> EXERCISE DESCRIPTION
Go through the material below and tally every line with the string "Nacional". Reply with the number only.

> RECORDS TO PROCESS
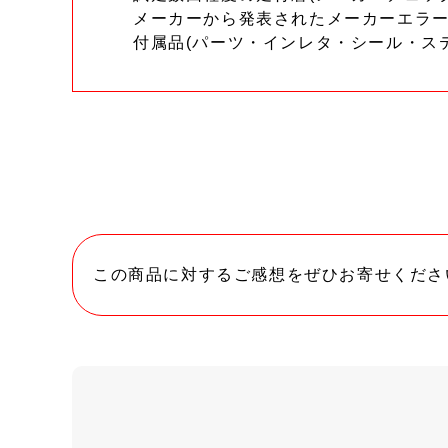
メーカーから発表されたメーカーエラ
付属品(パーツ・インレタ・シール・ス
この商品に対するご感想をぜひお寄せくださ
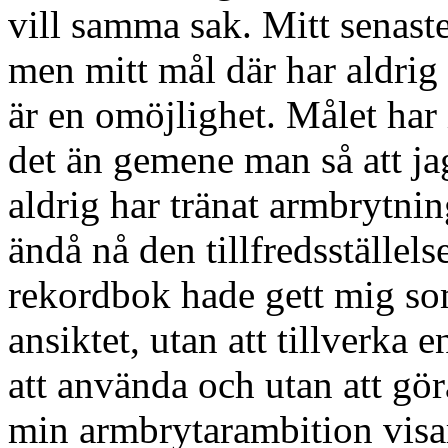
vill samma sak. Mitt senaste
men mitt mål där har aldrig v
är en omöjlighet. Målet har is
det än gemene man så att ja
aldrig har tränat armbrytnin
ändå nå den tillfredsställel
rekordbok hade gett mig som
ansiktet, utan att tillverka
att använda och utan att gö
min armbrytarambition visar 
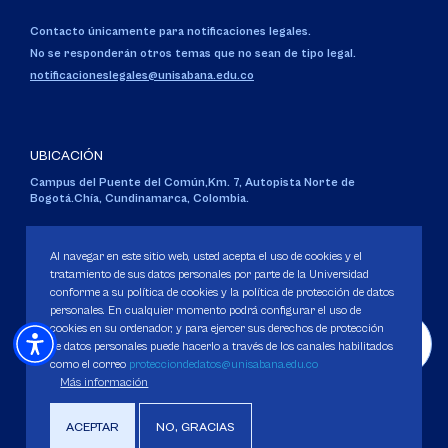
Contacto únicamente para notificaciones legales.
No se responderán otros temas que no sean de tipo legal.
notificacioneslegales@unisabana.edu.co
UBICACIÓN
Campus del Puente del Común,
Km. 7, Autopista Norte de
Bogotá.
Chía, Cundinamarca, Colombia.
Código SNIES 1711
Personería Jurídica:
Resolución 130 del 14 de enero de 1980
.
Al navegar en este sitio web, usted acepta el uso de cookies y el
Ministerio de Educación Nacional.
tratamiento de sus datos personales por parte de la Universidad
conforme a su política de cookies y la política de protección de datos
personales. En cualquier momento podrá configurar el uso de
cookies en su ordenador, y para ejercer sus derechos de protección
de datos personales puede hacerlo a través de los canales habilitados
como el correo
protecciondedatos@unisabana.edu.co
Política de Protección de datos
Más información
Política de Cookies
Derechos Pecuniarios
ACEPTAR
NO, GRACIAS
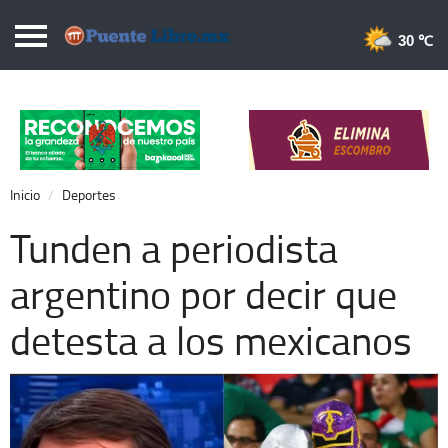
Puentelibre.mx
30 
Inicio
Local
Nacional
Inicio
Deportes
Opinión
Tunden a periodista
Cronos
argentino por decir que
Economía
detesta a los mexicanos
Espectáculos
Deportes
Extra +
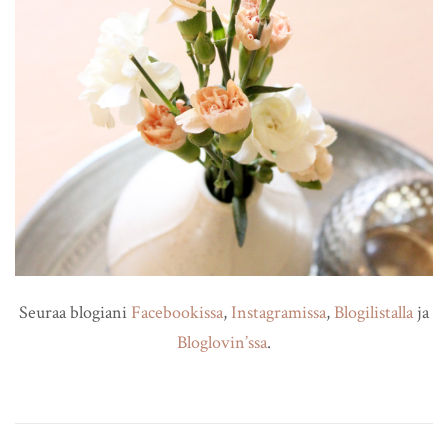
Seuraa blogiani
Facebookissa
,
Instagramissa
,
Blogilistalla
ja
Bloglovin’ssa
.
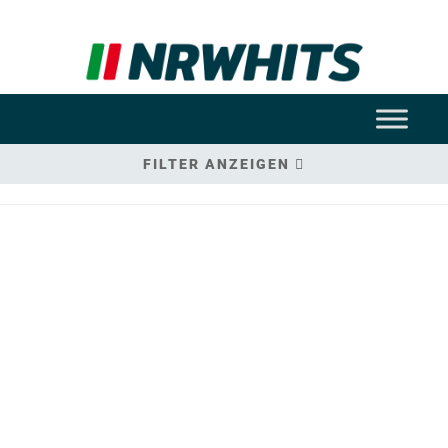
FILTER ANZEIGEN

> RESULT
2